The task:
Output the data once more, exactly as given.

Records supplied:
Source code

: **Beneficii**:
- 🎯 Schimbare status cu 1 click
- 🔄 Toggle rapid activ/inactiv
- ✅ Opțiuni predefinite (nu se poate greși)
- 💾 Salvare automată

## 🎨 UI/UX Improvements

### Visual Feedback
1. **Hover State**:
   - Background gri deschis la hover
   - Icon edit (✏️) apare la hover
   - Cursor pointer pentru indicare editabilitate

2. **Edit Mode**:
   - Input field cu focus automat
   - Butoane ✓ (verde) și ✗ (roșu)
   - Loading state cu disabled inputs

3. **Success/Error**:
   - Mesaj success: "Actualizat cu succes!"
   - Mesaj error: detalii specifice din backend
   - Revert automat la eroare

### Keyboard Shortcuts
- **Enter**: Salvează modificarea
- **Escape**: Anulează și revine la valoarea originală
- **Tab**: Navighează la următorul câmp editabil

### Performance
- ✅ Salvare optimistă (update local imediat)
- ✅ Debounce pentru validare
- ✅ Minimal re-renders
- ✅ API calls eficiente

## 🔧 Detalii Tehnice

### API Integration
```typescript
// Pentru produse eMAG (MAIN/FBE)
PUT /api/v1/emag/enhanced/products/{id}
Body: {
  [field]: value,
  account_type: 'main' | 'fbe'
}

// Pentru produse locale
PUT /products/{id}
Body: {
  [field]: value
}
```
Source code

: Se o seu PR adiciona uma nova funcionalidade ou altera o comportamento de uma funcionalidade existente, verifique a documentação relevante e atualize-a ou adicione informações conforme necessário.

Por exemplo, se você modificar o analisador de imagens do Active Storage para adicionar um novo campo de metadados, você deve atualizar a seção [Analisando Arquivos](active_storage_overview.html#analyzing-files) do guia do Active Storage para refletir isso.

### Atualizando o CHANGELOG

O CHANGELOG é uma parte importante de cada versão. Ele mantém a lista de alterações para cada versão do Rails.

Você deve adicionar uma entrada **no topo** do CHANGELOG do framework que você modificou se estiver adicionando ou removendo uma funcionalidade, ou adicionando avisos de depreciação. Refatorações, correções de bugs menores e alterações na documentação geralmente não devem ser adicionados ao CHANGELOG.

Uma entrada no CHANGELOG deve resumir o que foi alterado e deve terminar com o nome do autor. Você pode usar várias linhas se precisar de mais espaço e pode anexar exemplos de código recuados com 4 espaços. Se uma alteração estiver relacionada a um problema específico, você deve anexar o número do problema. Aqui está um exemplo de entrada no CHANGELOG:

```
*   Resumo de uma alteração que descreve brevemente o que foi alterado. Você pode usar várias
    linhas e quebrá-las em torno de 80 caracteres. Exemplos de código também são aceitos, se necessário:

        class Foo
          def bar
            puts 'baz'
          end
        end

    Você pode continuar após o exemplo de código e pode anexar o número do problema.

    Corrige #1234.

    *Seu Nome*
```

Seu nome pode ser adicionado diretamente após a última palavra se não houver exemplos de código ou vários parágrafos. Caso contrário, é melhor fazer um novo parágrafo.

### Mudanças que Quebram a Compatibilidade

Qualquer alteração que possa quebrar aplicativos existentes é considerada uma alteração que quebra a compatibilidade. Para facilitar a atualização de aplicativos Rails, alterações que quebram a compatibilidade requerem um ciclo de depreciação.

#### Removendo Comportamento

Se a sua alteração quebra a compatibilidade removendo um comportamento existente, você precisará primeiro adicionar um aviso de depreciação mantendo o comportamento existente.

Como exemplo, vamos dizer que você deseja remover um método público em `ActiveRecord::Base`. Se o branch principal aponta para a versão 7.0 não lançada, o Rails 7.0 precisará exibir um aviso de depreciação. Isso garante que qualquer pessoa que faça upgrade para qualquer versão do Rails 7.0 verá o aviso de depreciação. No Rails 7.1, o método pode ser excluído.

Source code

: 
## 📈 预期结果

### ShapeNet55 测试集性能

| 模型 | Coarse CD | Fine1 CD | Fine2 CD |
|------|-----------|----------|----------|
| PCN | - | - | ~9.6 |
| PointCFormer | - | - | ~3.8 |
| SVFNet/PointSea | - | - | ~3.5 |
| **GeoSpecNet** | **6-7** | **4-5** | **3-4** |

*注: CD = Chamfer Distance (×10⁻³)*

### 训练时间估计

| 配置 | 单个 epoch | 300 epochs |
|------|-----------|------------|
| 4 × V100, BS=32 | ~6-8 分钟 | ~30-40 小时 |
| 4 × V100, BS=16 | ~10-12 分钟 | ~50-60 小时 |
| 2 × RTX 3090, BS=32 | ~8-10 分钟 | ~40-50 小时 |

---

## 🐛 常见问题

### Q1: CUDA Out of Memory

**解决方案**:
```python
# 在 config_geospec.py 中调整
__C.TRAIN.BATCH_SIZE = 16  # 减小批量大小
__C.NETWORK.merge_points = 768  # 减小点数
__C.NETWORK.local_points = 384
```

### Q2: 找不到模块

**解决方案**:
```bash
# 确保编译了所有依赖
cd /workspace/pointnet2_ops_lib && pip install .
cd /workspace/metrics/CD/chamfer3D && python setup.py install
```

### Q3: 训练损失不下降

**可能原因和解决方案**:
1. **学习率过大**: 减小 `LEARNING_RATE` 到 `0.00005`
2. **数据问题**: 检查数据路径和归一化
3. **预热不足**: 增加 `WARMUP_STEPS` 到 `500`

Response:
Source code

: **Beneficii**:
- 🎯 Schimbare status cu 1 click
- 🔄 Toggle rapid activ/inactiv
- ✅ Opțiuni predefinite (nu se poate greși)
- 💾 Salvare automată

## 🎨 UI/UX Improvements

### Visual Feedback
1. **Hover State**:
   - Background gri deschis la hover
   - Icon edit (✏️) apare la hover
   - Cursor pointer pentru indicare editabilitate

2. **Edit Mode**:
   - Input field cu focus automat
   - Butoane ✓ (verde) și ✗ (roșu)
   - Loading state cu disabled inputs

3. **Success/Error**:
   - Mesaj success: "Actualizat cu succes!"
   - Mesaj error: detalii specifice din backend
   - Revert automat la eroare

### Keyboard Shortcuts
- **Enter**: Salvează modificarea
- **Escape**: Anulează și revine la valoarea originală
- **Tab**: Navighează la următorul câmp editabil

### Performance
- ✅ Salvare optimistă (update local imediat)
- ✅ Debounce pentru validare
- ✅ Minimal re-renders
- ✅ API calls eficiente

## 🔧 Detalii Tehnice

### API Integration
```typescript
// Pentru produse eMAG (MAIN/FBE)
PUT /api/v1/emag/enhanced/products/{id}
Body: {
  [field]: value,
  account_type: 'main' | 'fbe'
}

// Pentru produse locale
PUT /products/{id}
Body: {
  [field]: value
}
```
Source code

: Se o seu PR adiciona uma nova funcionalidade ou altera o comportamento de uma funcionalidade existente, verifique a documentação relevante e atualize-a ou adicione informações conforme necessário.

Por exemplo, se você modificar o analisador de imagens do Active Storage para adicionar um novo campo de metadados, você deve atualizar a seção [Analisando Arquivos](active_storage_overview.html#analyzing-files) do guia do Active Storage para refletir isso.

### Atualizando o CHANGELOG

O CHANGELOG é uma parte importante de cada versão. Ele mantém a lista de alterações para cada versão do Rails.

Você deve adicionar uma entrada **no topo** do CHANGELOG do framework que você modificou se estiver adicionando ou removendo uma funcionalidade, ou adicionando avisos de depreciação. Refatorações, correções de bugs menores e alterações na documentação geralmente não devem ser adicionados ao CHANGELOG.

Uma entrada no CHANGELOG deve resumir o que foi alterado e deve terminar com o nome do autor. Você pode usar várias linhas se precisar de mais espaço e pode anexar exemplos de código recuados com 4 espaços. Se uma alteração estiver relacionada a um problema específico, você deve anexar o número do problema. Aqui está um exemplo de entrada no CHANGELOG:

```
*   Resumo de uma alteração que descreve brevemente o que foi alterado. Você pode usar várias
    linhas e quebrá-las em torno de 80 caracteres. Exemplos de código também são aceitos, se necessário:

        class Foo
          def bar
            puts 'baz'
          end
        end

    Você pode continuar após o exemplo de código e pode anexar o número do problema.

    Corrige #1234.

    *Seu Nome*
```

Seu nome pode ser adicionado diretamente após a última palavra se não houver exemplos de código ou vários parágrafos. Caso contrário, é melhor fazer um novo parágrafo.

### Mudanças que Quebram a Compatibilidade

Qualquer alteração que possa quebrar aplicativos existentes é considerada uma alteração que quebra a compatibilidade. Para facilitar a atualização de aplicativos Rails, alterações que quebram a compatibilidade requerem um ciclo de depreciação.

#### Removendo Comportamento

Se a sua alteração quebra a compatibilidade removendo um comportamento existente, você precisará primeiro adicionar um aviso de depreciação mantendo o comportamento existente.

Como exemplo, vamos dizer que você deseja remover um método público em `ActiveRecord::Base`. Se o branch principal aponta para a versão 7.0 não lançada, o Rails 7.0 precisará exibir um aviso de depreciação. Isso garante que qualquer pessoa que faça upgrade para qualquer versão do Rails 7.0 verá o aviso de depreciação. No Rails 7.1, o método pode ser excluído.

Source code

: 
## 📈 预期结果

### ShapeNet55 测试集性能

| 模型 | Coarse CD | Fine1 CD | Fine2 CD |
|------|-----------|----------|----------|
| PCN | - | - | ~9.6 |
| PointCFormer | - | - | ~3.8 |
| SVFNet/PointSea | - | - | ~3.5 |
| **GeoSpecNet** | **6-7** | **4-5** | **3-4** |

*注: CD = Chamfer Distance (×10⁻³)*

### 训练时间估计

| 配置 | 单个 epoch | 300 epochs |
|------|-----------|------------|
| 4 × V100, BS=32 | ~6-8 分钟 | ~30-40 小时 |
| 4 × V100, BS=16 | ~10-12 分钟 | ~50-60 小时 |
| 2 × RTX 3090, BS=32 | ~8-10 分钟 | ~40-50 小时 |

---

## 🐛 常见问题

### Q1: CUDA Out of Memory

**解决方案**:
```python
# 在 config_geospec.py 中调整
__C.TRAIN.BATCH_SIZE = 16  # 减小批量大小
__C.NETWORK.merge_points = 768  # 减小点数
__C.NETWORK.local_points = 384
```

### Q2: 找不到模块

**解决方案**:
```bash
# 确保编译了所有依赖
cd /workspace/pointnet2_ops_lib && pip install .
cd /workspace/metrics/CD/chamfer3D && python setup.py install
```

### Q3: 训练损失不下降

**可能原因和解决方案**:
1. **学习率过大**: 减小 `LEARNING_RATE` 到 `0.00005`
2. **数据问题**: 检查数据路径和归一化
3. **预热不足**: 增加 `WARMUP_STEPS` 到 `500`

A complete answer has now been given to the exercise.